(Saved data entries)
*** Block opens ***

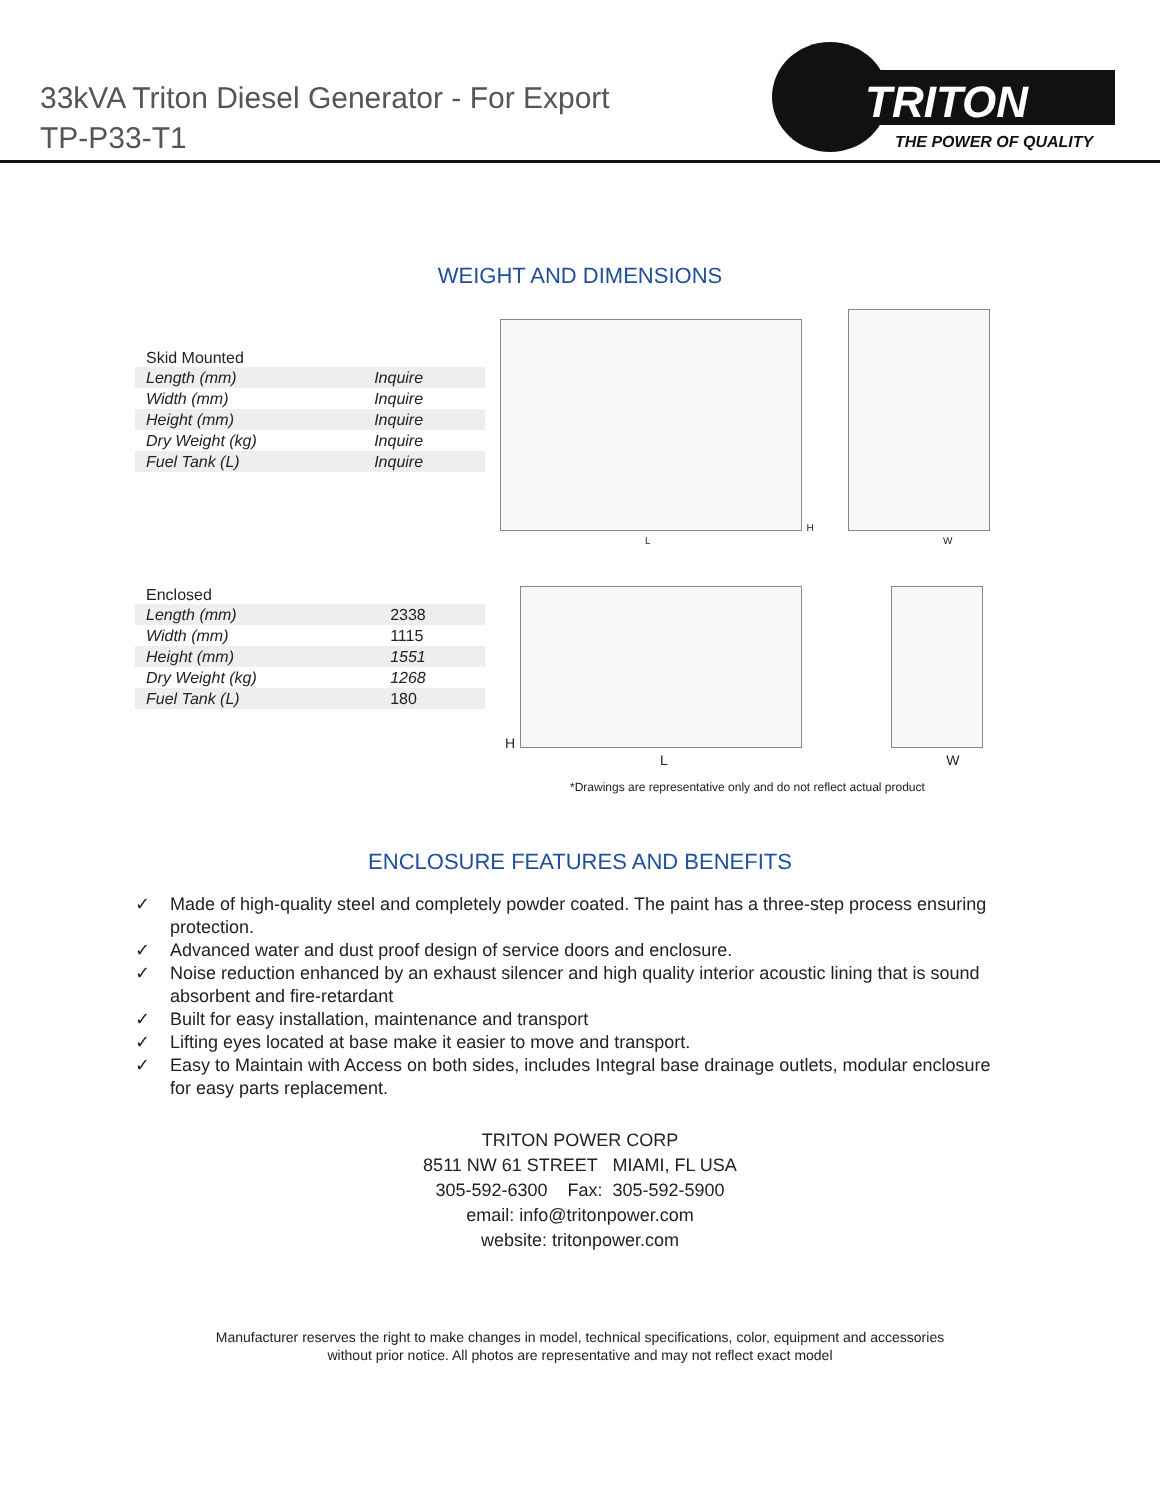33kVA Triton Diesel Generator - For Export
TP-P33-T1
TRITON
THE POWER OF QUALITY
WEIGHT AND DIMENSIONS
| Skid Mounted | |
| --- | --- |
| Length (mm) | Inquire |
| Width (mm) | Inquire |
| Height (mm) | Inquire |
| Dry Weight (kg) | Inquire |
| Fuel Tank (L) | Inquire |
H
L W
| Enclosed | |
| --- | --- |
| Length (mm) | 2338 |
| Width (mm) | 1115 |
| Height (mm) | 1551 |
| Dry Weight (kg) | 1268 |
| Fuel Tank (L) | 180 |
H
L W
*Drawings are representative only and do not reflect actual product
ENCLOSURE FEATURES AND BENEFITS
✓ Made of high-quality steel and completely powder coated. The paint has a three-step process ensuring protection.
✓ Advanced water and dust proof design of service doors and enclosure.
✓ Noise reduction enhanced by an exhaust silencer and high quality interior acoustic lining that is sound absorbent and fire-retardant
✓ Built for easy installation, maintenance and transport
✓ Lifting eyes located at base make it easier to move and transport.
✓ Easy to Maintain with Access on both sides, includes Integral base drainage outlets, modular enclosure for easy parts replacement.
TRITON POWER CORP
8511 NW 61 STREET MIAMI, FL USA
305-592-6300 Fax: 305-592-5900
email: info@tritonpower.com
website: tritonpower.com
Manufacturer reserves the right to make changes in model, technical specifications, color, equipment and accessories
without prior notice. All photos are representative and may not reflect exact model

*** Block closes ***

◆ **TASK TO CARRY OUT**: Nothing should be returned except the lines from the one containing "easy parts replacement." through the last line of the data, each restated word for word.

◆ **FINAL ANSWER**:
✓ Easy to Maintain with Access on both sides, includes Integral base drainage outlets, modular enclosure for easy parts replacement.
TRITON POWER CORP
8511 NW 61 STREET MIAMI, FL USA
305-592-6300 Fax: 305-592-5900
email: info@tritonpower.com
website: tritonpower.com
Manufacturer reserves the right to make changes in model, technical specifications, color, equipment and accessories
without prior notice. All photos are representative and may not reflect exact model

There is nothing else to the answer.